Heir von Sabaa Tahir
HeirDiese Rezension hätte ich wirklich gern noch ein paar Tage länger hinausgezögert muss ich gestehen, denn selten hat mich ein Buch so gespalten, wie dieses. Auf der einen Seite finde ich, dass die Geschichte ...

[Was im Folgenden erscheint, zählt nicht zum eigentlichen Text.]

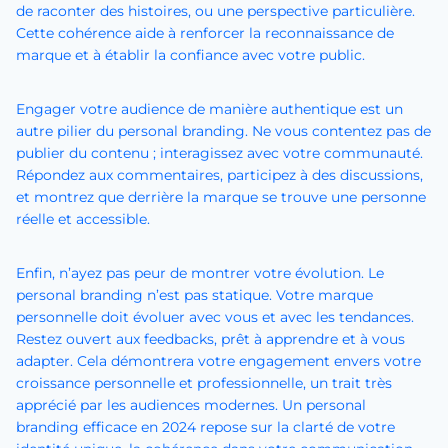
de raconter des histoires, ou une perspective particulière.
Cette cohérence aide à renforcer la reconnaissance de
marque et à établir la confiance avec votre public.
Engager votre audience de manière authentique est un
autre pilier du personal branding. Ne vous contentez pas de
publier du contenu ; interagissez avec votre communauté.
Répondez aux commentaires, participez à des discussions,
et montrez que derrière la marque se trouve une personne
réelle et accessible.
Enfin, n’ayez pas peur de montrer votre évolution. Le
personal branding n’est pas statique. Votre marque
personnelle doit évoluer avec vous et avec les tendances.
Restez ouvert aux feedbacks, prêt à apprendre et à vous
adapter. Cela démontrera votre engagement envers votre
croissance personnelle et professionnelle, un trait très
apprécié par les audiences modernes. Un personal
branding efficace en 2024 repose sur la clarté de votre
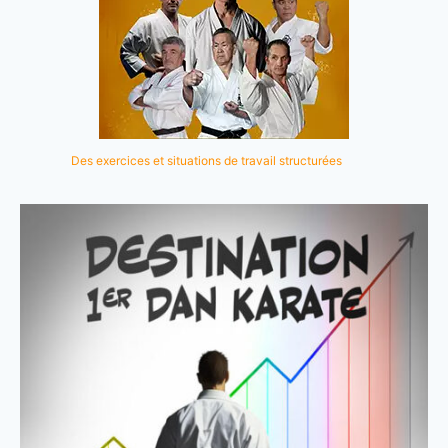
Des exercices et situations de travail structurées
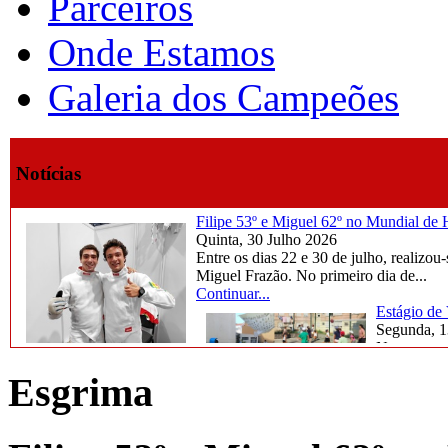
Parceiros
Onde Estamos
Galeria dos Campeões
Notícias
Filipe 53º e Miguel 62º no Mundial d
Quinta, 30 Julho 2026
Entre os dias 22 e 30 de julho, reali
Miguel Frazão. No primeiro dia de...
Continuar...
Estágio de
Segunda, 1
Na semana d
marcada por
Esgrima
Continuar..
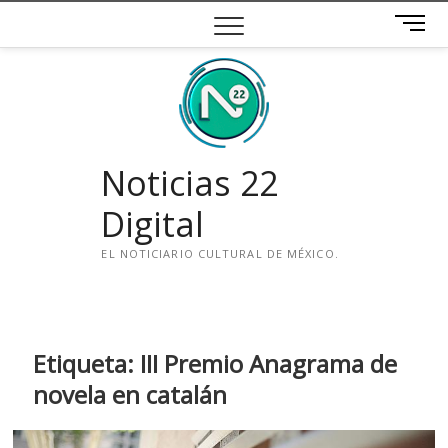
Saltar
B
al
o
contenido
t
ó
n
d
e
Noticias 22
m
e
Digital
n
ú
EL NOTICIARIO CULTURAL DE MÉXICO.
i
n
s
t
Etiqueta:
III Premio Anagrama de
a
novela en catalán
g
r
a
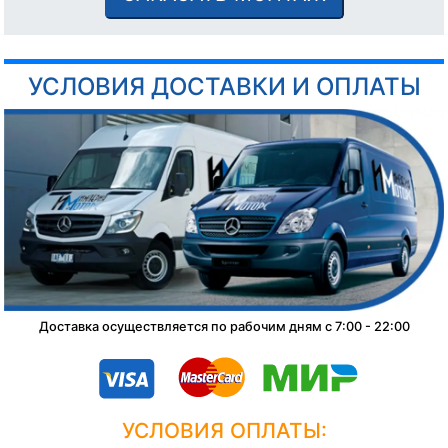
УСЛОВИЯ ДОСТАВКИ И ОПЛАТЫ
Доставка осуществляется по рабочим дням с 7:00 - 22:00
УСЛОВИЯ ОПЛАТЫ:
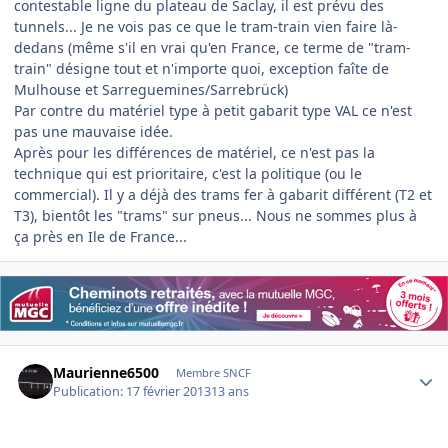
contestable ligne du plateau de Saclay, il est prévu des
tunnels... Je ne vois pas ce que le tram-train vien faire là-
dedans (même s'il en vrai qu'en France, ce terme de "tram-
train" désigne tout et n'importe quoi, exception faîte de
Mulhouse et Sarreguemines/Sarrebrück)
Par contre du matériel type à petit gabarit type VAL ce n'est
pas une mauvaise idée.
Après pour les différences de matériel, ce n'est pas la
technique qui est prioritaire, c'est la politique (ou le
commercial). Il y a déjà des trams fer à gabarit différent (T2 et
T3), bientôt les "trams" sur pneus... Nous ne sommes plus à
ça près en Ile de France...
Author stats
Maurienne6500
Membre SNCF
Publication:
17 février 2013
13 ans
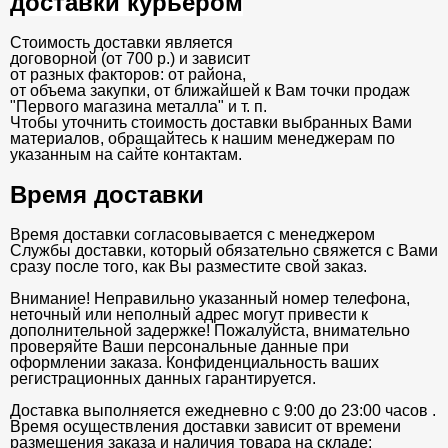
доставки курьером
Стоимость доставки является
договорной (от 700 р.) и зависит
от разных факторов: от района,
от объема закупки, от ближайшей к Вам точки продаж
"Первого магазина металла" и т. п.
Чтобы уточнить стоимость доставки выбранных Вами
материалов, обращайтесь к нашим менеджерам по
указанным на сайте контактам.
Время доставки
Время доставки согласовывается с менеджером
Службы доставки, который обязательно свяжется с Вами
сразу после того, как Вы разместите свой заказ.
Внимание! Неправильно указанный номер телефона,
неточный или неполный адрес могут привести к
дополнительной задержке! Пожалуйста, внимательно
проверяйте Ваши персональные данные при
оформлении заказа. Конфиденциальность ваших
регистрационных данных гарантируется.
Доставка выполняется ежедневно с 9:00 до 23:00 часов .
Время осуществления доставки зависит от времени
размещения заказа и наличия товара на складе:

Diese Rezension hätte ich wirklich gern noch ein paar Tage länger hinausgezögert muss ich gestehen, denn selten hat mich ein Buch so gespalten, wie dieses. Auf der einen Seite finde ich, dass die Geschichte wirklich ein kleines Meisterwerk ist. Auf der anderen Seite wiederrum habe ich mich häufig wirklich schwer getan am Ball zu bleiben. Die Geschichte wird Großteiles aus drei Perspektiven erzählt. Aiz ist eine Waise, die alles dafür tun würde, um ihr Volk zu retten. Sirsha wurde von ihrem eigenen Volk verbannt und Quil ist der Kronprinz des Imperiums. Alle drei Charaktere sind absolut unterschiedlich und durchlaufen eine spannende Entwicklung. Auch die Nebencharaktere spielen eine wichtige Rolle und sind großartig ausgearbeitet.
Wirklich gut gefallen hat mir der Schreibstil von Sabaa Tahir. Ihre bildlichen und detaillierten Beschreibungen haben es mir wirklich leicht gemacht in die Welt einzutauchen. Fasziniert hat mich, wie die Autorin die drei Erzählstränge nach und nach miteinander verwoben hat. Zwischendurch gibt es immer wieder Plot Twists, die mich jedes Mal eiskalt erwischt und zum Teil auch wirklich erschüttert haben. Auch das Magiesystem hat mich absolut begeistert. Vor allem die Macht von Sirsha fand ich spannend und ich konnte wirklich nicht genug davon bekommen.
Kommen wir zu den Problemen, die ich mit dem Buch hatte. Zum einen spielt das Buch etwa zwei Jahrzehnte nach der Elias und Laia-Reihe, was ich zu Beginn nicht gewusst habe. Die Reihe habe ich nie beendet und auch sind die ersten zwei Bänder schon lange her. Mir haben hier wirklich die Vorkenntnisse gefehlt und dadurch hat es mir das Lesen und Verstehen ziemlich erschwert. Ein Glossar oder ähnliches gab es leider nicht. So war die Welt in meinen Augen unfassbar komplex, ein Problem, welchem man vermutlich aus dem Weg gehen kann, wenn man Elias und Laia zuvor gelesen hat. Auch hatte das Buch in meinen Augen einige Längen, die es mir dann etwas schwerer gemacht haben am Ball zu bleiben.